Maybe The World Just Wanted Plastic

I read this article and immediately got sick to my stomach.

Most alarmingly, the (plastic bag) industry has highlighted news reports linking reusable shopping bags to the spread of disease. Like this one, from the Los Angeles Times last May: “A reusable grocery bag left in a hotel bathroom caused an outbreak of norovirus-induced diarrhea and nausea that struck nine of 13 members of a girls’ soccer team in October, Oregon researchers reported Wednesday.” The norovirus may not have political clout, but evidently it, too, is rooting against plastic bags.
Warning of disease may seem like an over-the-top scare tactic, but research suggests there’s more than anecdote behind this industry talking point. In a 2011 study, four researchers examined reusable bags in California and Arizona and found that 51 percent of them contained coliform bacteria. The problem appears to be the habits of the reusers. Seventy-five percent said they keep meat and vegetables in the same bag. When bags were stored in hot car trunks for two hours, the bacteria grew tenfold.

_Data provided_:
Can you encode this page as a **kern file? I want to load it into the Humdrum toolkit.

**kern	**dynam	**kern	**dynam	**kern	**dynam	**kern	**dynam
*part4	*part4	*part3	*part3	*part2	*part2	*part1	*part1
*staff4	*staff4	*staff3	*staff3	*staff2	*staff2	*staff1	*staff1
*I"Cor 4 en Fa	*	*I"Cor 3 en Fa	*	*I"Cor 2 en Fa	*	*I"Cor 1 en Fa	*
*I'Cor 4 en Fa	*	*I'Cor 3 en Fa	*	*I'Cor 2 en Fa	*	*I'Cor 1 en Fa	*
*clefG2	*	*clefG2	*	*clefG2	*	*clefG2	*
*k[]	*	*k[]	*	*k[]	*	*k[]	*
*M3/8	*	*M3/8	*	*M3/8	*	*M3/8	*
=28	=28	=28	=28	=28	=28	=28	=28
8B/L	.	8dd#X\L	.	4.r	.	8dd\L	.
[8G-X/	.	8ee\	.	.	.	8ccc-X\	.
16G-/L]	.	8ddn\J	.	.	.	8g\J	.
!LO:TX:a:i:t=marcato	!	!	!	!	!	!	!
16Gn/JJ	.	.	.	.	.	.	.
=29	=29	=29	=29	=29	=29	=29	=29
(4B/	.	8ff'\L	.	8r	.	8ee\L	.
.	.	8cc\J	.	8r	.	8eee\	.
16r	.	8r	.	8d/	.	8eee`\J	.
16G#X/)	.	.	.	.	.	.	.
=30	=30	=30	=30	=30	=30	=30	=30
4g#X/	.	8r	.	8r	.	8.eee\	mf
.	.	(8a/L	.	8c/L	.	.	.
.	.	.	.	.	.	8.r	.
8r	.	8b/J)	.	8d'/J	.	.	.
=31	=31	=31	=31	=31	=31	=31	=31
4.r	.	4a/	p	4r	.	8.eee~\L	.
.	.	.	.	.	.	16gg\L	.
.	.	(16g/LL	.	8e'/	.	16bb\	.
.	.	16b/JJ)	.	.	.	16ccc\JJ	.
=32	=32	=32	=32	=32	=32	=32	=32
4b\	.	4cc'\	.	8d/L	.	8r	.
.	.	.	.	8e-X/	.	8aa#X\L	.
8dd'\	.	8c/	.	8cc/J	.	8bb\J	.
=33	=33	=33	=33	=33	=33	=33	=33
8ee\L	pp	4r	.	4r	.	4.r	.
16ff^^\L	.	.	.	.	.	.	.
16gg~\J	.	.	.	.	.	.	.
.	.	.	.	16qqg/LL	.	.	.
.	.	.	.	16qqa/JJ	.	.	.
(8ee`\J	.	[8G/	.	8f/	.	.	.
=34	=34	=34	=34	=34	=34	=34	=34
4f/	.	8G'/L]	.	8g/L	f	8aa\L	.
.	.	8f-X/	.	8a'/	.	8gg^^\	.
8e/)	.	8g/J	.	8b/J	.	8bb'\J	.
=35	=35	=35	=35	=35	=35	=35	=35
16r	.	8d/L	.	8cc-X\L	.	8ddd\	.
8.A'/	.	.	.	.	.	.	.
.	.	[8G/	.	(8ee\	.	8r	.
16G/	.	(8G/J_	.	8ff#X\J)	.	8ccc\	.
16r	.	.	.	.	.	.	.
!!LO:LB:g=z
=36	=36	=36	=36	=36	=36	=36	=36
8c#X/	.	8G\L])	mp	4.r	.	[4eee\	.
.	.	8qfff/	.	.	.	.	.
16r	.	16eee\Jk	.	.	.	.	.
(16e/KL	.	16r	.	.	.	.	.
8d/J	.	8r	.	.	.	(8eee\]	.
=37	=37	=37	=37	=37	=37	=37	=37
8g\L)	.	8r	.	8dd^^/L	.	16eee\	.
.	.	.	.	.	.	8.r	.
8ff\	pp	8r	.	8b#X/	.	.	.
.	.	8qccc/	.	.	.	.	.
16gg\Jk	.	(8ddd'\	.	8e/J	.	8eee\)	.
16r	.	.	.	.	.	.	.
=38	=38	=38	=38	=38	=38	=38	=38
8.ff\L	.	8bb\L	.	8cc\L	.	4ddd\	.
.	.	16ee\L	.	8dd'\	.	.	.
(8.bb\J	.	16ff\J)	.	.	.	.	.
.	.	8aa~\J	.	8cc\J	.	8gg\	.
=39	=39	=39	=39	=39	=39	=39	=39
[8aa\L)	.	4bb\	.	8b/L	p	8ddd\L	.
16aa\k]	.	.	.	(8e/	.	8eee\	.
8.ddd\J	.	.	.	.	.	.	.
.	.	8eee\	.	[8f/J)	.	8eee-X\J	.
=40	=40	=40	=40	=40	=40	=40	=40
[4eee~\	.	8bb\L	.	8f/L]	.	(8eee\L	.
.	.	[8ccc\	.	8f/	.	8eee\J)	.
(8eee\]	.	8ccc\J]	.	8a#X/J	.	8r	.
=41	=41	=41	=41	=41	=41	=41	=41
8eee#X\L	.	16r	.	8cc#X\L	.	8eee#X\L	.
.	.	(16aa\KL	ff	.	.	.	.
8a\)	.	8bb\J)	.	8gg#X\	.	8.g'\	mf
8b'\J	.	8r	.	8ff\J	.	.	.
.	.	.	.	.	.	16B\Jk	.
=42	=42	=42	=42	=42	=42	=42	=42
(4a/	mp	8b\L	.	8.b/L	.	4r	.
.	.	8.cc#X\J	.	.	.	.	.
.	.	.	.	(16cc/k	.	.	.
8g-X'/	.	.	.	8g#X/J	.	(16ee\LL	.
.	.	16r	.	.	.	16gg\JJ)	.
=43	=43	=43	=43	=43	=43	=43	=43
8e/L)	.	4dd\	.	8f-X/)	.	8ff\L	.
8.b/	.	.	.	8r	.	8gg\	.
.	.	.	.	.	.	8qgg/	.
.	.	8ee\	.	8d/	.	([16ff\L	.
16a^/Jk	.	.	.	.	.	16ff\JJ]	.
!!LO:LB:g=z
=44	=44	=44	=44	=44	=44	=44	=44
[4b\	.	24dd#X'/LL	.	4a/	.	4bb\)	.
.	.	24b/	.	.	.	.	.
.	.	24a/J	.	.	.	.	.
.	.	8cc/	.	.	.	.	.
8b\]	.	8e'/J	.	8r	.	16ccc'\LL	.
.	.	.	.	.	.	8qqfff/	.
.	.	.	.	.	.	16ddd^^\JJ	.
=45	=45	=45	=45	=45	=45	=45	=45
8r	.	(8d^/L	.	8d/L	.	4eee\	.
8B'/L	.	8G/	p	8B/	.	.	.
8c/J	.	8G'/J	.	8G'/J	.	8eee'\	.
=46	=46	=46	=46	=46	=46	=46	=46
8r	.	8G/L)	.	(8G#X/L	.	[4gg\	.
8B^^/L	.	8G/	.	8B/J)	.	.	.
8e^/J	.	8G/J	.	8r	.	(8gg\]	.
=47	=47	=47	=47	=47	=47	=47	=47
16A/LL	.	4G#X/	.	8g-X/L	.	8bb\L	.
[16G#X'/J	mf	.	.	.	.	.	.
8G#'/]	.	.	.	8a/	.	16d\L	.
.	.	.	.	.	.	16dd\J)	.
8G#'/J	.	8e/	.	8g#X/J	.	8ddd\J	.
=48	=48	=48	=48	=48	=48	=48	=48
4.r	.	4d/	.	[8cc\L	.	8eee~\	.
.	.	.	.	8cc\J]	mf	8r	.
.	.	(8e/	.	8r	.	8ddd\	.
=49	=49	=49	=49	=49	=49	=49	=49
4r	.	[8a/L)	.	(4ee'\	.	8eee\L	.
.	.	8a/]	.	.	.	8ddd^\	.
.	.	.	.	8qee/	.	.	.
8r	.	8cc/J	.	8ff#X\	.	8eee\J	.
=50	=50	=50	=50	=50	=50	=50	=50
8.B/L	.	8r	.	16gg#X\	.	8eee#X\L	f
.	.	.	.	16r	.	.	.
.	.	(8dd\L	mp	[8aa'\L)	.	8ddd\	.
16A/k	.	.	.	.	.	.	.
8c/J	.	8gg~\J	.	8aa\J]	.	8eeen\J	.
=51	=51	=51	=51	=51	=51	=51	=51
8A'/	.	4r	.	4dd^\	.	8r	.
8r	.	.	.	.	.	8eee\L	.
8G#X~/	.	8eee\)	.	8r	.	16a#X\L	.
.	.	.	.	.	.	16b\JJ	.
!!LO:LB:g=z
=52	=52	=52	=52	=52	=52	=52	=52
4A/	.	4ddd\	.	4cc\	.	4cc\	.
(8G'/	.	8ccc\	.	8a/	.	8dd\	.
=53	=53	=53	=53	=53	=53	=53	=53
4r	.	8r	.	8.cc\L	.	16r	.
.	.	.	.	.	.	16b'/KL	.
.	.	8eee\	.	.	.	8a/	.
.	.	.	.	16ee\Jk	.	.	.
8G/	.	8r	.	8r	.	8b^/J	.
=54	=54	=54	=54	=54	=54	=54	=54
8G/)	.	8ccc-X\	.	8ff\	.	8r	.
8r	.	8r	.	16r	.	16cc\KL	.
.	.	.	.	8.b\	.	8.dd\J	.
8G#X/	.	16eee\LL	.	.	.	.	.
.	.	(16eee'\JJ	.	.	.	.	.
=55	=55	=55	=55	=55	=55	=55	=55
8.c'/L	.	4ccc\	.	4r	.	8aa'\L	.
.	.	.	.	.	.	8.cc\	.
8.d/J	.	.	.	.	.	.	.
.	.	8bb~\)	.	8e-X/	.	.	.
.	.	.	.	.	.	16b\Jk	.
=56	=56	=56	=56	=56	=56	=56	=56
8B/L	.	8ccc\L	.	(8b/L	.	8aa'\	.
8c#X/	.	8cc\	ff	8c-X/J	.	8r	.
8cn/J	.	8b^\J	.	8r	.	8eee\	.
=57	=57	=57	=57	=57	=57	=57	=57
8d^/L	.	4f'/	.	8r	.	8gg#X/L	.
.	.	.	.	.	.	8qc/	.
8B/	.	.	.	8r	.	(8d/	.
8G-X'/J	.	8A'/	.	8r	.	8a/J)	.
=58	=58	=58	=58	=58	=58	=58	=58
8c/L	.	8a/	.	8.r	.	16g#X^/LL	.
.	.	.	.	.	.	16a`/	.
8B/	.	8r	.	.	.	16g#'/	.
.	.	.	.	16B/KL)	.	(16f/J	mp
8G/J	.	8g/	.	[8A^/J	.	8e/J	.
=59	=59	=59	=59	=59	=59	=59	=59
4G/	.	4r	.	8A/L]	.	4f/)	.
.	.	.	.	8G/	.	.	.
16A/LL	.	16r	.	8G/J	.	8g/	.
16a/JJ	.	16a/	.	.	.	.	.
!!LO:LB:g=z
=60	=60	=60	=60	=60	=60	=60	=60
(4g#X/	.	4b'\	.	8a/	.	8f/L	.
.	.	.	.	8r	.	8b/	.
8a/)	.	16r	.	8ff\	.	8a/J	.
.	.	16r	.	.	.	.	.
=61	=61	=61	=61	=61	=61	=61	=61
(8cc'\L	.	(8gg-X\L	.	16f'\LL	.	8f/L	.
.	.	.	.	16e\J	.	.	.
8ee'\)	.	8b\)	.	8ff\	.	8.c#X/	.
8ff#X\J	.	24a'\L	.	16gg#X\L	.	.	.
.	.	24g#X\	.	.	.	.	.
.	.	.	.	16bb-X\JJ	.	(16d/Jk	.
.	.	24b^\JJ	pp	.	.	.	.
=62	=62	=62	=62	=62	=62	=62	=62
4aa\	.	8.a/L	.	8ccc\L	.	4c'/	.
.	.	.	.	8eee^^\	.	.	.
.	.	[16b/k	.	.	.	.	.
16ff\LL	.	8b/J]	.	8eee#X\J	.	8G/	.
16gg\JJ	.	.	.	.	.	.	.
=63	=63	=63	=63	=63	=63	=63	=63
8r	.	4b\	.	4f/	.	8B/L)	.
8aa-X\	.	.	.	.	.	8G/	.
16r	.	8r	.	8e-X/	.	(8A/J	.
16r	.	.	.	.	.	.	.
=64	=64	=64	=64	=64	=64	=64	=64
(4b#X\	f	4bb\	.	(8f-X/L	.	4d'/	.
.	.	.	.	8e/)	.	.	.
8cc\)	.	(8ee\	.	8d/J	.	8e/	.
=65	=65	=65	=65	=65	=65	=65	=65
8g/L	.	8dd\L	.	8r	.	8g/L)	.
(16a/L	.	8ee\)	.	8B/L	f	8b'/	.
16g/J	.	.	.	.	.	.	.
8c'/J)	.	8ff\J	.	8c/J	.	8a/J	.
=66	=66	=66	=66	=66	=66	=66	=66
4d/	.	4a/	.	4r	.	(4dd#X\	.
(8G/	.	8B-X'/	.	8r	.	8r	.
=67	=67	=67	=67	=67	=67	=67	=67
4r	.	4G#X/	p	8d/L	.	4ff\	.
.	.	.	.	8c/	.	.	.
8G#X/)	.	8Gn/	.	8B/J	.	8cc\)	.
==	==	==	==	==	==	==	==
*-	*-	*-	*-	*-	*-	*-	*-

_Task list_:
1. Repeat, word for word, the part of the plastic bag text above that runs from "Maybe The World" to "against plastic bags.".
2. Carry on writing the plastic bag text above, picking up right after its last sentence.

_Exercise responses_:
1.
Maybe The World Just Wanted Plastic

I read this article and immediately got sick to my stomach.

Most alarmingly, the (plastic bag) industry has highlighted news reports linking reusable shopping bags to the spread of disease. Like this one, from the Los Angeles Times last May: “A reusable grocery bag left in a hotel bathroom caused an outbreak of norovirus-induced diarrhea and nausea that struck nine of 13 members of a girls’ soccer team in October, Oregon researchers reported Wednesday.” The norovirus may not have political clout, but evidently it, too, is rooting against plastic bags.

2.
That study also found, happily, that washing the bags eliminated 99.9 percent of the bacteria. It undercut even that good news, though, by finding that 97 percent of people reported that they never wash their bags.

Can we finally just admit that fresh plastic bags is the safe, sanitary way to transport the stuff we put into our children’s mouths??

Even George Carlin knows that a little bit of plastic is NOT going to have much of an effect on the planet.